ここで,Cremはドデカン除去率,Ciniは初期ドデカン濃度,tは時間である.

揮発量測定実験

 ドデカンの揮発特性を調べるため、内径7.5cm,高さ2cmのアクリルリングに試料を詰め,下部より8日間通気を行う条件と,通気を行わず静置した条件とで,揮発したドデカンガス濃度の経時変化を調べた.その結果,通気を行う場合,揮発したドデカンは,飽和濃度に達しないことが分かった.それに対し通気しない条件ではドデカンガス濃度は,時間とともに低下した(Fig.3).

 また,ドデカンガス濃度から試料中のドデカン除去率を見積もるため、下式を用いて揮発によるドデカン除去量を推測したところ,実験後に計測したドデカン除去率と推測した累計除去率がおおむね一致した.

ここで,mevapは時刻t1からt2の期間の平均揮発量,Ct1・Ct2はt1・t2時におけるドデカンガス濃度,Qaは通気した全空気体積(非通気の場合は全間隙体積)である.

カラム実験

 通気による気相・液相中のドデカンや微生物の分布を調べるため、内径7.5cm,高さ20cmのアクリルカラムに,試料を充填したものを用意し実験を行った.通気は最大50日間行い,10日毎にカラム内のドデカンガス濃度,通気終了後にドデカン除去量および微生物数を計測した.条件はRun12(含水比90%・通気あり),Run13(含水比90%・通気なし),Run14(含水比120%・通気あり)の3つとした.

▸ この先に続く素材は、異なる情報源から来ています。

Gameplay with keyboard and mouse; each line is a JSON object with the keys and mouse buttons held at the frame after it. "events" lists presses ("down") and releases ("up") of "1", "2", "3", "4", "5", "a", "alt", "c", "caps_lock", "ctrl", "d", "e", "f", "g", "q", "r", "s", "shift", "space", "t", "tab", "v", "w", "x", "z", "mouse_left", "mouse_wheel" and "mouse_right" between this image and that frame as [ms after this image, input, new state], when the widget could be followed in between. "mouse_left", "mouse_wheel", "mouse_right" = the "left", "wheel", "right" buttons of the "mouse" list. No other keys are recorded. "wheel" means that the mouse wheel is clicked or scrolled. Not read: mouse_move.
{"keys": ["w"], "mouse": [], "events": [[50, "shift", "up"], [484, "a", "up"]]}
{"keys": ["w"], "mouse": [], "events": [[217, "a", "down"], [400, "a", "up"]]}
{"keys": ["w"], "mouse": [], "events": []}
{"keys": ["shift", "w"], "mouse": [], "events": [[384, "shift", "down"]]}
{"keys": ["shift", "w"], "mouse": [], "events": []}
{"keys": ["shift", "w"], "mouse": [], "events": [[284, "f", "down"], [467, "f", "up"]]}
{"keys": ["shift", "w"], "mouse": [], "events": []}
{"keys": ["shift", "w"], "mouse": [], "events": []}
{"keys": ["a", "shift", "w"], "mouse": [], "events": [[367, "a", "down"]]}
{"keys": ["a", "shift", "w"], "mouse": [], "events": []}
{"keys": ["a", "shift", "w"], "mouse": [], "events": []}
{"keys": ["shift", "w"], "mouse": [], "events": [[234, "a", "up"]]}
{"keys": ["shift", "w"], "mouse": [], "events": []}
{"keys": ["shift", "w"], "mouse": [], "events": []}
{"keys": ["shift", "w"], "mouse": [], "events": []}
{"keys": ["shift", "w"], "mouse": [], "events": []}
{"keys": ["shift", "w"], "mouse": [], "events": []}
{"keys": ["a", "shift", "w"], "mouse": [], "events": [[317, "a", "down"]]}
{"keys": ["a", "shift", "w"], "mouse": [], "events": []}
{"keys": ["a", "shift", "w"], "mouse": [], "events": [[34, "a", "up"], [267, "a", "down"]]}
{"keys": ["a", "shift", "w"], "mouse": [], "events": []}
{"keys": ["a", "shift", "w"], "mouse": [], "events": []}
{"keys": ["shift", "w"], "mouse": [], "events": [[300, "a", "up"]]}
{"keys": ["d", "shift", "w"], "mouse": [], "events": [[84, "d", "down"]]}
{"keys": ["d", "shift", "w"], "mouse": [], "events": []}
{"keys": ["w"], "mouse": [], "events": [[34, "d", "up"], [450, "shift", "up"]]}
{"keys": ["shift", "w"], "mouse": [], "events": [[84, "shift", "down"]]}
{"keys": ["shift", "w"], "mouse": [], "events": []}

 通気を行ったRun12・Run14はともに,通気を行わなかったRun13よりドデカン除去率が20%程度高かった(Fig.4).また,実験開始30日〜50日後の期間には,どの条件においてもドデカン除去速度が著しく低下した.ドデカンガスの濃度は,実験10日目が高く,それ以降は10分の1程度に低下した.Run12において微生物数は,10日後〜30日後はドデカンの分解により,実験前の1.5〜2.5倍に増殖し,30日後〜50日後にはドデカン濃度の減少により増殖が抑制された.Run14では,空気流入口であるカラム下部で,ドデカン除去率・微生物数ともに顕著に増加した.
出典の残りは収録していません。